Anthocyanins are found in fruits and vegetables with deep purple, red, and blue pigmentation. Berries, beets, purple cabbage, and grapes are just a few examples of where to find this compound.
Inflammation
Anthocyanins are a particularly potent anti-inflammatory. C-reactive proteins (CRP) are used as the predominant biomarker of inflammation. CRP is stimulated by interleukin-6, or IL-6, which at elevated levels leads to a 49% increase in mortality. Studies have found that anthocyanins are the chemical responsible for bringing down levels of IL-6, even when consumed alongside an inflammatory meal of fat, processed foods and animal products.
Heart Disease
Another benefit to anthocyanins is that they’ve been shown to improve the rate of heart disease, the leading killer in America. They are known to reduce cholesterol levels, blood pressure, and inflammation; all of which contribute to atherosclerosis, or the building up of plaque in the arteries.
Autoimmune Disease
Anthocyanins play an impressive role in improving autoimmune diseases. These flavonoids reduce inflammation levels, as we’ve discussed above. They also “act as prebiotics to modify the microbiota,” which means that they feed the probiotics needed to keep our gut health in line. A healthy gut microbiome is perhaps the biggest factor in improving autoimmune disease.
Diabetes
In those with diabetes, studies have shown both a reduction in blood glucose levels, as well as a decrease in insulin resistance. This is beneficial in both preventing diabetes, as well as reversing it.
Anthocyanins and Cancer
If it seems the word “inflammation” keeps popping up, that’s because it plays a role in most every chronic illness. Cancer is no exception. Anthocyanins help keep inflammation low, which helps prevent and fight cancer. In addition, anthocyanins “selectively inhibit the proliferation of cancer cells.” Stopping cancer cells from growing is an important factor in fighting cancer, but not quite as important as the ability to repair damaged DNA before it ever becomes cancer. Fortunately, anthocyanins aid in that cell function as well!

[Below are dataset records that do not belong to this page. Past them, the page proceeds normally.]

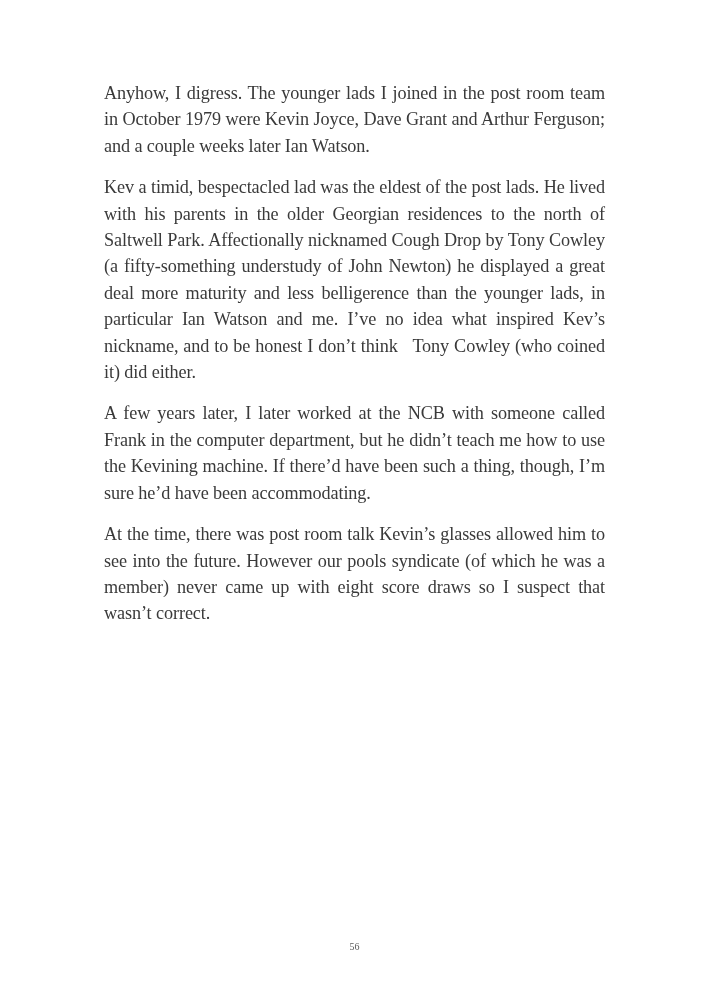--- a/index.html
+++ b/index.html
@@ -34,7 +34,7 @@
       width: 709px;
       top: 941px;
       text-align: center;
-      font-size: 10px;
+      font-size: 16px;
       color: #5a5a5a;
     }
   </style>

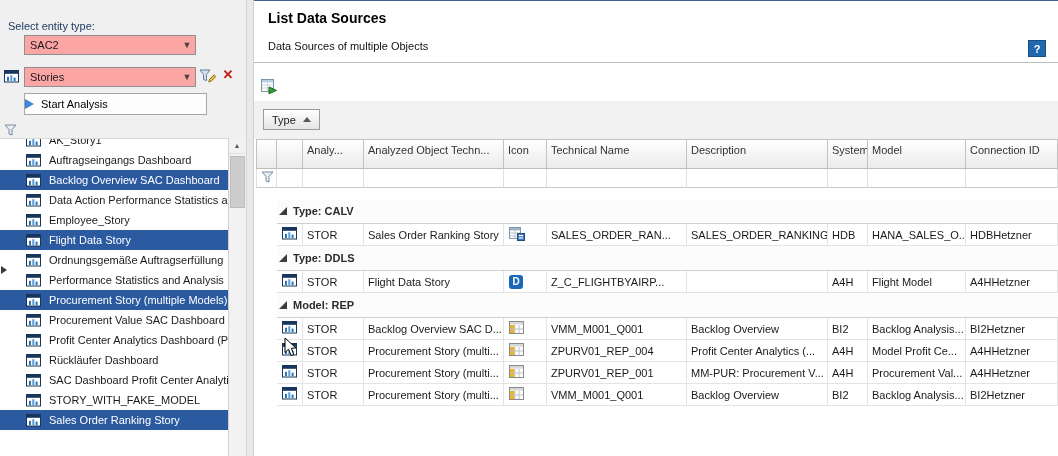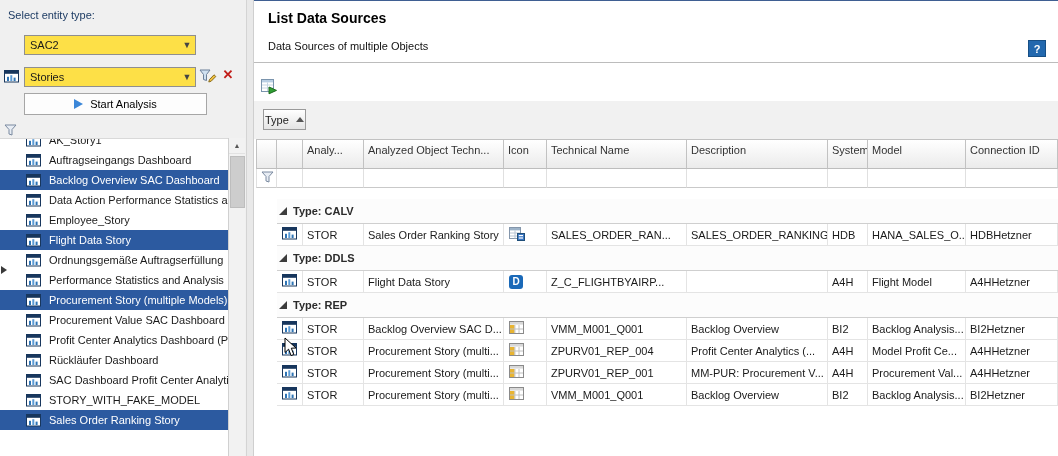--- a/index.html
+++ b/index.html
@@ -11,7 +11,7 @@
 
   
   .left-panel { position:absolute; left:0; top:0; width:246px; height:456px; background:#f0f0f0; }
-  .entity-type-label { position:absolute; left:8px; top:9px; color:#1e3c64; }
+  .entity-type-label { position:absolute; left:8px; top:20px; color:#1e3c64; }
   .combo { position:absolute; height:20px; background:#fde047; border:1px solid #8f8f8f;
            display:flex; align-items:center; cursor:pointer; }
   .combo1 { left:24px; top:35px; width:172px; }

How to Consume Anthocyanins
Equally important to knowing what anthocyanins do, is knowing how to consume them. Of course one can always find supplements and pills on the market, but it is much better to eat them in food form. I get a daily dose of dark colored berries, for example, in my morning smoothie. I also frequently make noodle bowls which include red onion and red cabbage. And you can’t go wrong with some sliced beets on a salad.

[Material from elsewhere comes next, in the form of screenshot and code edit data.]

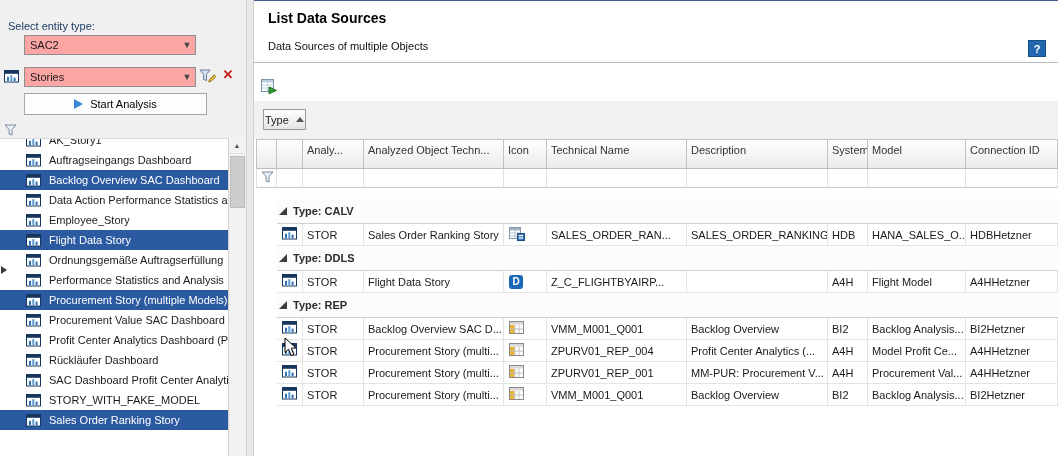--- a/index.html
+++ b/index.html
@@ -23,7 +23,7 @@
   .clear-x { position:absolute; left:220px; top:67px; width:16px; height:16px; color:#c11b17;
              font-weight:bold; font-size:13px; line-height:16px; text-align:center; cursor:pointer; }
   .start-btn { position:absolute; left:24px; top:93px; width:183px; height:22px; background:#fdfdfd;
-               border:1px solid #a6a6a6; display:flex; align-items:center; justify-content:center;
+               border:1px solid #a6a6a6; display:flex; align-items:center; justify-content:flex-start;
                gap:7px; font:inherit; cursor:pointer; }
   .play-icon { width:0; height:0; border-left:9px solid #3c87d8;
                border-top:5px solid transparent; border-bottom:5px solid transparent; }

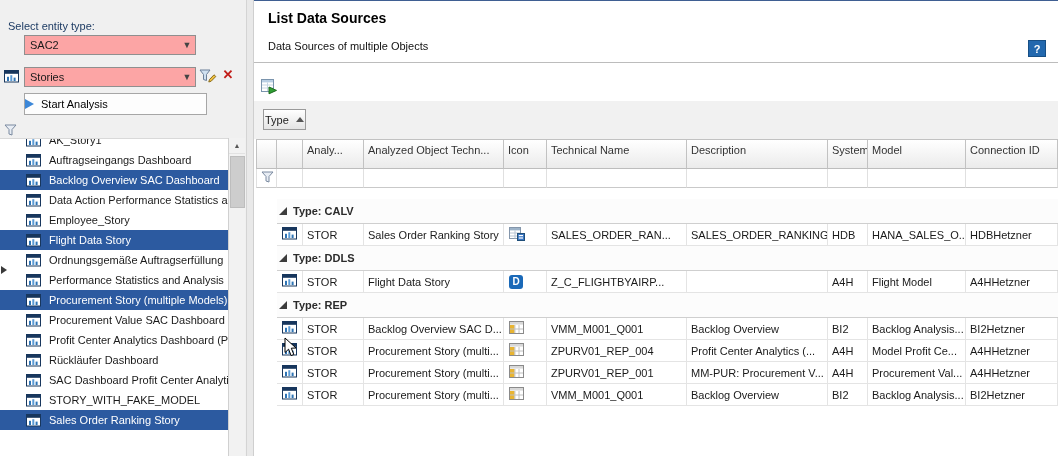--- a/index.html
+++ b/index.html
@@ -64,7 +64,7 @@
   .export-holder { position:absolute; left:6px; top:77px; width:20px; height:18px; cursor:pointer; }
 
   .group-panel { position:absolute; left:0; top:100px; width:100%; height:38px; background:#f1f1f1; }
-  .group-chip { position:absolute; left:9px; top:8px; height:21px; padding:0 1px;
+  .group-chip { position:absolute; left:9px; top:8px; height:21px; padding:0 8px;
                 background:linear-gradient(#ffffff,#e4e4e4); border:1px solid #9a9a9a;
                 display:flex; align-items:center; gap:7px; cursor:pointer; }
   .sort-arrow { width:0; height:0; border-left:4px solid transparent; border-right:4px solid transparent;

Something important to know about not just anthocyanins, but all flavonoids, is what not to eat them with. I just recently learned by watching this video from Dr. Michael Greger, that eating any oxidizing plant along with your flavonoid-rich fruits and vegetables, actually blocks our absorption of the flavonoids!
So what does that mean? You know how bananas turn brown quickly? And apples turn brown shortly after cutting them, as do avocados? This is a reaction to being “injured,” where an enzyme called polyphenol oxidase breaks down the antioxidant flavonoids in it. Unfortunately, this means that when mixed with other plants, it breaks down their flavonoids as well…rendering the antioxidants useless.
That means when consuming your anthocyanin-rich foods, make sure not to eat foods that brown when cut open within half an hour before or after eating those anthocyanins. I started cutting the bananas out of my smoothies and using a bit of maple syrup instead.
One additional thing to note in case you might not quite be plant based yet – consuming dairy along with your berries will also block absorption of antioxidants. So it’s a good idea not to eat yogurt or cream with your berries, or put yogurt in your smoothies!